In itself, the aircraft’s flight seems to have been unremarkable. Having recovered the lost time of their departure delay on the way, the crew of flight 1091 landed on runway 27 in Houston. They then taxied to Gate E23 and disembarked normally.
United A320 Tail Strike On Landing
It now appears that this United Airlines aircraft suffered a tail strike on landing in Houston. The NTSB would later announce that the aircraft sustained substantial damage in this event. But the aircraft would depart again about one-and-a-half hours later, for its next flight (UA-1398 to Tuscon). That departure happened at 7:03 PM.
In total, the United Airlines A320 would perform seven commercial flights after this tail strike. The last one of these was on the 25th of March, from Chicago O’Hare (KORD) to Dallas Fort Worth (KDFW). It appears that this was when the airline discovered the damage to the aircraft.

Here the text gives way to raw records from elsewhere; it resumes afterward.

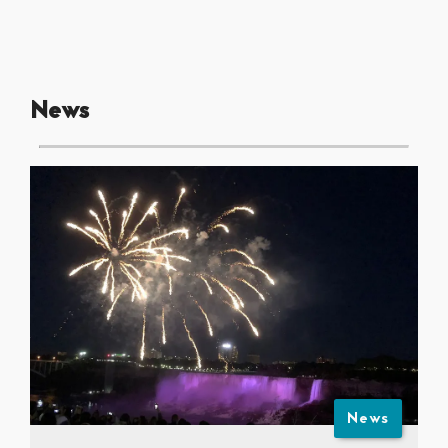
News
News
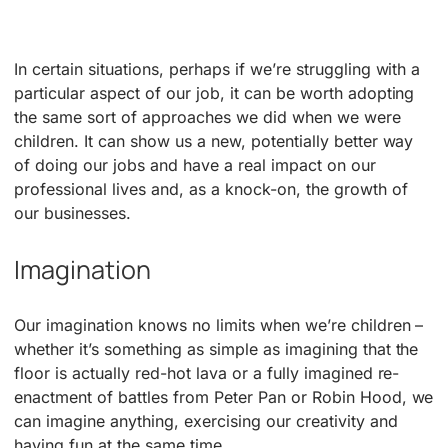
In certain situations, perhaps if we’re struggling with a
particular aspect of our job, it can be worth adopting
the same sort of approaches we did when we were
children. It can show us a new, potentially better way
of doing our jobs and have a real impact on our
professional lives and, as a knock-on, the growth of
our businesses.
Imagination
Our imagination knows no limits when we’re children –
whether it’s something as simple as imagining that the
floor is actually red-hot lava or a fully imagined re-
enactment of battles from Peter Pan or Robin Hood, we
can imagine anything, exercising our creativity and
having fun at the same time.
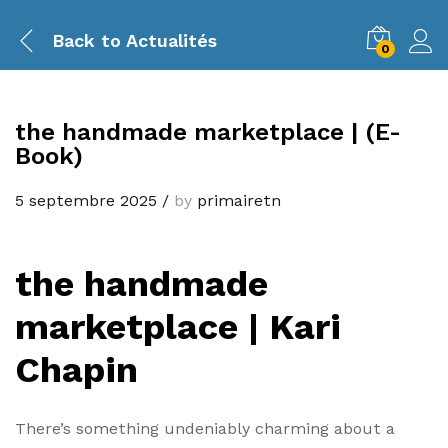
Back to
Actualités
0
the handmade marketplace | (E-
Book)
5 septembre 2025
/
by
primairetn
the handmade
marketplace | Kari
Chapin
There’s something undeniably charming about a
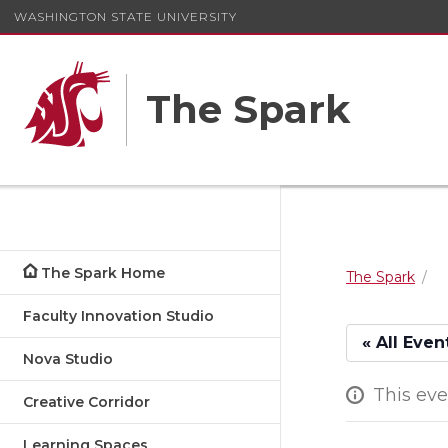
WASHINGTON STATE UNIVERSITY
The Spark
The Spark Home
The Spark
Faculty Innovation Studio
« All Even
Nova Studio
This eve
Creative Corridor
Learning Spaces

The stricken United A320 made one more flight, around a month after its tail strike. This non-revenue flight (UA-2706) was from Dallas to Houston. The aircraft cruised no higher than 7,000 feet, most likely unpressurized, an altitude that made this flight last about an hour and 11 minutes. It has not flown again since.
This aircraft is a 17-year-old Airbus A320-200, with registration N1902U. It first entered service in March 2006, with China Southern Airlines. United picked it up in November 2017, putting it into service nearly a year later.
The NTSB will investigate how the United crews didn’t notice the effects of this tail strike on this A320. At this time, we don’t know how visible the damage to the aircraft was – or indeed who finally discovered the damage: United or Houston Airport.